==== Source data ====
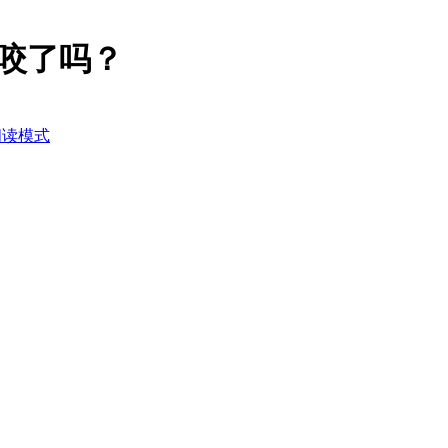
咬了吗？
阅读模式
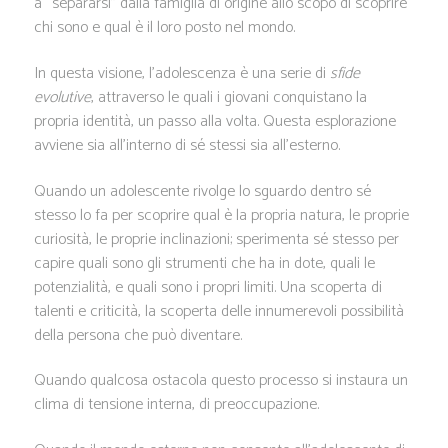
a “separarsi” dalla famiglia di origine allo scopo di scoprire
chi sono e qual è il loro posto nel mondo.
In questa visione, l’adolescenza è una serie di
sfide
evolutive
, attraverso le quali i giovani conquistano la
propria identità, un passo alla volta. Questa esplorazione
avviene sia all’interno di sé stessi sia all’esterno.
Quando un adolescente rivolge lo sguardo dentro sé
stesso lo fa per scoprire qual è la propria natura, le proprie
curiosità, le proprie inclinazioni; sperimenta sé stesso per
capire quali sono gli strumenti che ha in dote, quali le
potenzialità, e quali sono i propri limiti. Una scoperta di
talenti e criticità, la scoperta delle innumerevoli possibilità
della persona che può diventare.
Quando qualcosa ostacola questo processo si instaura un
clima di tensione interna, di preoccupazione.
====
## [Work to complete]
The records above should be copied word for word, with the pictures left out.

## [Result]
咬了吗？
阅读模式
a “separarsi” dalla famiglia di origine allo scopo di scoprire
chi sono e qual è il loro posto nel mondo.
In questa visione, l’adolescenza è una serie di
sfide
evolutive
, attraverso le quali i giovani conquistano la
propria identità, un passo alla volta. Questa esplorazione
avviene sia all’interno di sé stessi sia all’esterno.
Quando un adolescente rivolge lo sguardo dentro sé
stesso lo fa per scoprire qual è la propria natura, le proprie
curiosità, le proprie inclinazioni; sperimenta sé stesso per
capire quali sono gli strumenti che ha in dote, quali le
potenzialità, e quali sono i propri limiti. Una scoperta di
talenti e criticità, la scoperta delle innumerevoli possibilità
della persona che può diventare.
Quando qualcosa ostacola questo processo si instaura un
clima di tensione interna, di preoccupazione.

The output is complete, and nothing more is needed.